**OPDRACHT 1:**
Hoe heet de kleermaker met wie in Ghana wordt samengewerkt, volgens de oefentekst?
**OPDRACHT 2:**
Neem het deel van de oefentekst van "Je installatie heet" tot en met "in deze tentoonstelling?" opnieuw over en vervang daarin "tentoonstelling" door "expositie".

═════ OEFENTEKST

Je installatie heet Elements of Poetry. Wat is jouw definitie van poëzie? En welke elementen heb je gekozen om te benadrukken in deze tentoonstelling? 

Het was een heel interessant en uitdagend proces omdat ik het gevoel had dat ik bij het vertellen van een Afrikaans verhaal, als iemand die deel uitmaakt van de diaspora, ook de mensen moet betrekken die de eigenaars zijn van deze verhalen. Ik werk altijd met kleermakers, die verbonden zijn met deze verhalen, en ik heb ervoor gezorgd dat de stukken in Afrika zijn gemaakt. Ik werk in Ghana met een goede vriend en kleermaker genaamd Tetteh Kwashi Yawehson. Ik deed mijn onderzoek, maakte de schetsen en ging vervolgens met hem in gesprek om deze stukken te bedenken. Dit was een proces van lange videogesprekken, een andere manier van ontwerpen. Hij werkte in het atelier en drapeerde stof op een model, gebruikte spelden en knipte dingen uit zodat we echt samen aan de silhouetten konden werken. Ik vond het geweldig dat ik pas-sessies op de Afrikaanse manier kon houden, niet met modellen in het atelier om de stukken te passen, maar met vrouwen die we kenden uit de buurt waar hij woont. Vrouwen van alle leeftijden en alle maten kwamen langs om de stukken te passen wanneer ze maar tijd hadden. Zo hebben we geprobeerd om zoveel mogelijk op een Afrikaanse manier te creëren bij alle verschillende stappen van het proces.

 

De titel Elements of Poetry is geïnspireerd op de ritmes van de Congolese Rumba, een genre dat populair werd na de onafhankelijkheid van Congo en bekendstaat om poëtische teksten in het Lingala. Lingala is een Bantoetaal die we daar spreken en voor verzet en het terugwinnen van het Congolese verhaal staat. Ik heb de titel Elements of Poetry gebruikt omdat Congolese Rumba poëzie is. Rumba heeft veel elementen van poëzie, van de woorden die wordt gebruikt tot de muziek en de geluiden, het is heel poëtisch, en ik heb mijn aunties altijd zien dansen en zichzelf zien uitdrukken op deze poëtische ritmes. Ik zag een verband tussen de manier waarop Rumba een herwinning is van Congolese verhalen en de viering van de oorsprong van Afrikaanse modestijlen als eerbetoon aan deze aunties. Dat is het verband met de titel en hoe die terugkomt in de installatie. Elk silhouet bevat ook elementen die refereren aan Rumba. Elk stuk heeft een poëtische essentie: elementen zoals de omslag, de ruches en de pofmouwen. De aunties die deze kleding dragen bewegen er op zo’n poëtische manier in, dus het voelt logisch dat ik hieraan refereer. Rumba is een feest, maar heeft ook een politieke boodschap vanwege wat die muziek betekent in het Congolese landschap.

══════════
═════ GEGEVEN INFORMATIE

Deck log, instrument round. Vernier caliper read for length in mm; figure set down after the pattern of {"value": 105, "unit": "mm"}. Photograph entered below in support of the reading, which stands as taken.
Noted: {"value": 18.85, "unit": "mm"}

══════════
═════ GEGEVEN INFORMATIE

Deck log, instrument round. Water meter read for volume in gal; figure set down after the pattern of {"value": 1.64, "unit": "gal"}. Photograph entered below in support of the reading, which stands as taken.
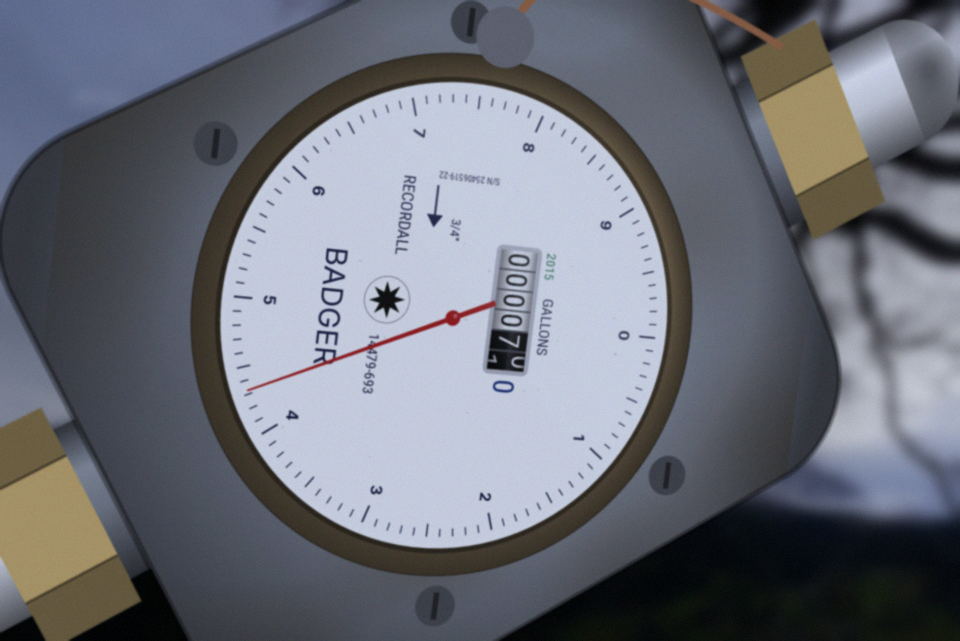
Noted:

══════════

**ANTWOORD 1:**
Tetteh Kwashi Yawehson.

**ANTWOORD 2:**
Je installatie heet Elements of Poetry. Wat is jouw definitie van poëzie? En welke elementen heb je gekozen om te benadrukken in deze expositie?